Stephen Wolfram, [Bloboprev] who has good claim to being the smartest man in the room during most of his daily existence, has just been interviewed on The Edge. He talks for 100 minutes. With transcript! if you're the least bit nerdy or interested in AI, you could do worse than skim the transcript. If you like your edutainment without few car-chases and a blizzard of ideas, then do the video. Towards the end of his piece to camera he asks if there is any evidence that there is intelligent life on our pale blue dot as viewed from space. We all now acknowledge that you can't see the Great Wall of China from the moon, it's too narrow and wiggly. When NASA sent it's exploratory landers to Mars, they included some tests to see if life-as-we-know-it exists on the red planet. That was a very narrow definition/imagination of life - as the ability to metabolise glucose - which we would be ashamed of today.

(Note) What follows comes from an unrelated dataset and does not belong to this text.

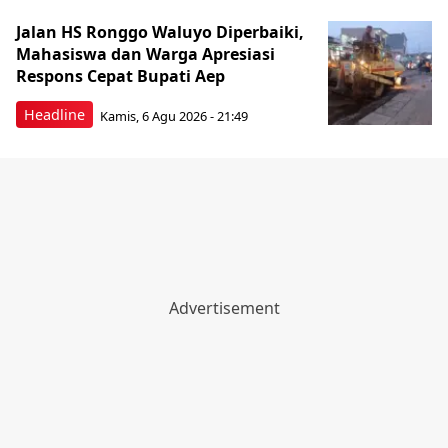
Jalan HS Ronggo Waluyo Diperbaiki,
Mahasiswa dan Warga Apresiasi
Respons Cepat Bupati Aep
Headline
Kamis, 6 Agu 2026 - 21:49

One of the ideas that Wolfram develops in his ramble across the universe is that big data and computer literacy such as is encouraged by CoderDojo has been highly empowering to young people. Their effective coding ability can ask, and answer, questions about our world which would have previously been only addressable by academics with access to a big library and decades of experience and accumulated knowledge. The image [L] of the distribution of Norse Placenames was generated by the British Museum and it's wonderfully informative - there is Danelaw after 1000 years. But that sort of insight could be generated by dozens of 13 year old data-minors. Of course they are more likely to map the density of Justin Bieber tweet-tribs than the history of the Vikings but the point is that original, interesting research is available to people who haven't been to college and don't have The Calculus or Ulysses under their belts. My pal El Asturiano sent me some wonderful mappy links a couple of days ago: a zoomable map of the Roman World from the Austrian Institute of Technology. And Harvard's equivalent.
Wolfram goes from programming to the Turing Test for evidence of Artificial Intelligence to the wider question of the planet. Who better to ask about evidence of purpose or structure or intelligence on the face of our planet but a bunch of astronauts. They didn't mention the Gt Wall of China, of course but rather a) a curious straight line across the Great Salt Lake in Utah - which is caused by a man-made causeway that separates the two halves of the lake into different microbial communities b) a curiously precise circle around Mt Egmont/Taranaki in NZ which is due to differential grazing either side of the perimeter fence of the national park. Other examples include straight lines of lights along the trans-Siberia Railway and on boringest 150km road across the Nullarbor Plain in Australia. I've always thought Nullarbor was an aborigine word but it's straight Latin: Null-Arbor = the treeless.
You don't want to confuse regularity (straight lines, circles) caused by 'intelligent life' with regularity caused by pure physico-chemical effects. This has been a problem in trying to find evidence of early life in rock-strata which are much are well over a billion years old. Perfectly spherical microscopic objects don't answer but fossilised 'tetrads' [L] in ancient rocks are most likely to have arisen in the course of two cell divisions to make four identically sized cells still stuck together in this characteristic pattern.